Primakov made his televised announcement after President Boris Yeltsin met with the Iraqi deputy prime minister, Tariq Aziz. In making the announcement, Primakov boasted that he had found the diplomatic solution that has eluded the United States, France, Britain and the United Nations. He made the same claim shortly before the start of the Persian Gulf War, but the allies against Iraq swiftly rejected his ideas.

On Tuesday night, Primakov said: “As a result of these talks, a specific program has been worked out which, we believe, allows us to avoid military confrontation and the use of military methods, and to move toward resolving the crisis.”

Primakov engaged in intensive diplomacy before the Persian Gulf War, as Moscow sought to dissuade Washington from its offensive to evict Iraqi forces from Kuwait. As a special envoy, he shuttled from Moscow to Washington to Baghdad. Primakov even traveled to the Iraqi capital in a camouflaged car during American bombing raids and later glorified his exploits in a three-part series for Pravda, the now defunct Soviet newspaper.

The Bush administration viewed Primakov’s diplomacy at the time as a transparent effort to help the regime of Saddam Hussein preserve its military might and hold on to power.

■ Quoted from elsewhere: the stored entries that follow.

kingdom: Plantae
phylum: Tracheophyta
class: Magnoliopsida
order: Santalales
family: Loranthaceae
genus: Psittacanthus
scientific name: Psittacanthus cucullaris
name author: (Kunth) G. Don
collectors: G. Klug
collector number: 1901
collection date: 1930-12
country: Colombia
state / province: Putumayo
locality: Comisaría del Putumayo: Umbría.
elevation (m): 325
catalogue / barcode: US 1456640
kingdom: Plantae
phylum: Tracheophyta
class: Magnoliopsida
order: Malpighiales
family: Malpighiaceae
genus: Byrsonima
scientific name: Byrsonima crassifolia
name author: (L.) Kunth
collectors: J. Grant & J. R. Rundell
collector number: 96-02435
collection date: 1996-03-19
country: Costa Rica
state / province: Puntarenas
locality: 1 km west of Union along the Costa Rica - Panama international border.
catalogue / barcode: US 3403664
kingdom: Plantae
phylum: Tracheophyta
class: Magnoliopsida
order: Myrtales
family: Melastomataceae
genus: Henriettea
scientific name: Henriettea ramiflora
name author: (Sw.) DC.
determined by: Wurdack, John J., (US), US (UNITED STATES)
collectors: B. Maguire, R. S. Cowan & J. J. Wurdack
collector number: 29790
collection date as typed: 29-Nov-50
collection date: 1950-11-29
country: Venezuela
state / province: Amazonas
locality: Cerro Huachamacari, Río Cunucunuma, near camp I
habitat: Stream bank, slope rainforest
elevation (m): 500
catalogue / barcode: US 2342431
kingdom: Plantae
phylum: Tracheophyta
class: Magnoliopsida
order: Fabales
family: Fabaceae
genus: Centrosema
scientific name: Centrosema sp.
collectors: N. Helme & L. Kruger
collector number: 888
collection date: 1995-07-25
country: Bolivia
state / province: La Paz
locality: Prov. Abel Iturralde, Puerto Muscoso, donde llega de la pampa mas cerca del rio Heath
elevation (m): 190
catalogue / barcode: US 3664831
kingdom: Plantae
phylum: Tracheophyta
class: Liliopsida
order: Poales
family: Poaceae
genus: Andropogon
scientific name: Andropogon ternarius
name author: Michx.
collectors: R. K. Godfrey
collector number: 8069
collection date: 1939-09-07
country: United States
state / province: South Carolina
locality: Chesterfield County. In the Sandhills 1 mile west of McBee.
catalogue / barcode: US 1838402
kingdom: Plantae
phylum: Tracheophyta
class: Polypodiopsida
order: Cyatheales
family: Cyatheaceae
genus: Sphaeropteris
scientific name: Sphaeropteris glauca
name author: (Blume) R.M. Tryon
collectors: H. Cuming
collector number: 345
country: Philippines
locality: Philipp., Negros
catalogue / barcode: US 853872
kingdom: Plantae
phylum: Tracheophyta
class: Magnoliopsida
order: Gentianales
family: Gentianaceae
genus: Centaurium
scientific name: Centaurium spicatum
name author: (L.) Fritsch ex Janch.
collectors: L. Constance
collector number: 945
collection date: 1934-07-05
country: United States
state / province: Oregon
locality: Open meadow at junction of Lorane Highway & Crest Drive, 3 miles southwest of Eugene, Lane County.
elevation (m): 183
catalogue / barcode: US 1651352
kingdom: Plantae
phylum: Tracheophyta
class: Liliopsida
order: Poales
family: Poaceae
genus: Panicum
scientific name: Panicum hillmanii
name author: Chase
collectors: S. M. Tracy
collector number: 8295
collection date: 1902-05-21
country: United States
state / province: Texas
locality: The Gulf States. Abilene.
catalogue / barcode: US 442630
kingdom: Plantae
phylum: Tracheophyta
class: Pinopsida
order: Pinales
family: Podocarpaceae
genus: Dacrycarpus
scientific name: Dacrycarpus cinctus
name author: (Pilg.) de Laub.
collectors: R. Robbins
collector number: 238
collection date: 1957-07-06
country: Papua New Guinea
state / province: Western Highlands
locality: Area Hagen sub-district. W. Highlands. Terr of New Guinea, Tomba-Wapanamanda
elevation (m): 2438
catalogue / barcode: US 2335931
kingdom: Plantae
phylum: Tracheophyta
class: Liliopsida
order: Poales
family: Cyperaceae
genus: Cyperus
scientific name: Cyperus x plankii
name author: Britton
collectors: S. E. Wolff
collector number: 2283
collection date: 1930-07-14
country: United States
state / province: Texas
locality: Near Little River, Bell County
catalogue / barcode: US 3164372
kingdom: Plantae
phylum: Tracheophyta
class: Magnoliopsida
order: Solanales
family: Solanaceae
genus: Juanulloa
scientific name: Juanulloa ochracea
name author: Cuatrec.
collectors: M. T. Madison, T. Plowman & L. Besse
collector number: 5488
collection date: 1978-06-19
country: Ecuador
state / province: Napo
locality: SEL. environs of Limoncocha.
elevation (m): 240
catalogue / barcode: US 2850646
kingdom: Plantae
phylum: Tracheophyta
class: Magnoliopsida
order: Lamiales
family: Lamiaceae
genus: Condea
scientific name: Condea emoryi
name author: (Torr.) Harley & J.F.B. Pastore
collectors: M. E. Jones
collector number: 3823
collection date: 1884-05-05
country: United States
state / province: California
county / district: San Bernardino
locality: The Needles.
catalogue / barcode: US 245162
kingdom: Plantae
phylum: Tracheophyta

But this time the situation is different. Neither the Clinton administration nor its allies in Western Europe and the Middle East are eager to use force. The goal is not to evict an occupying Iraqi army from Kuwait but to persuade Baghdad to allow U.N. weapons inspectors to work unfettered.

Nor does Iraq seem determined to fight. Unlike in the Persian Gulf war, its goal is not to annex a neighboring state but to bring a quick end to U.N. weapon inspections, create divisions between the United States and its allies and force the termination of economic sanctions.

American officials remain suspicious of Russian intentions, but this time they appear willing to let Moscow play the role of mediator if it can deliver Iraqi concessions.

Primakov said he wants to meet in Geneva on Wednesday with Albright, British Foreign Secretary Robin Cook and French Foreign Minister Hubert Verdrine to go over the details.

Albright dropped plans for a side trip in India but has no immediate plans to fly to Geneva, a spokesman said.

Not only would the logistics be difficult, but American officials also seem wary of putting themselves in a position where they would be pressured to go along with a plan that remains somewhat vague.

By all accounts, the details of the Russian-Iraqi plan are critical.

A senior administration official said that the proposal appeared not to be in final form yet. He said that it was possible that Russia was attempting a last-minute intervention that could interfere with American policy. “Is there a possibility of that? Absolutely. But I’m not too concerned about it, because the answer will just be no,” the official said.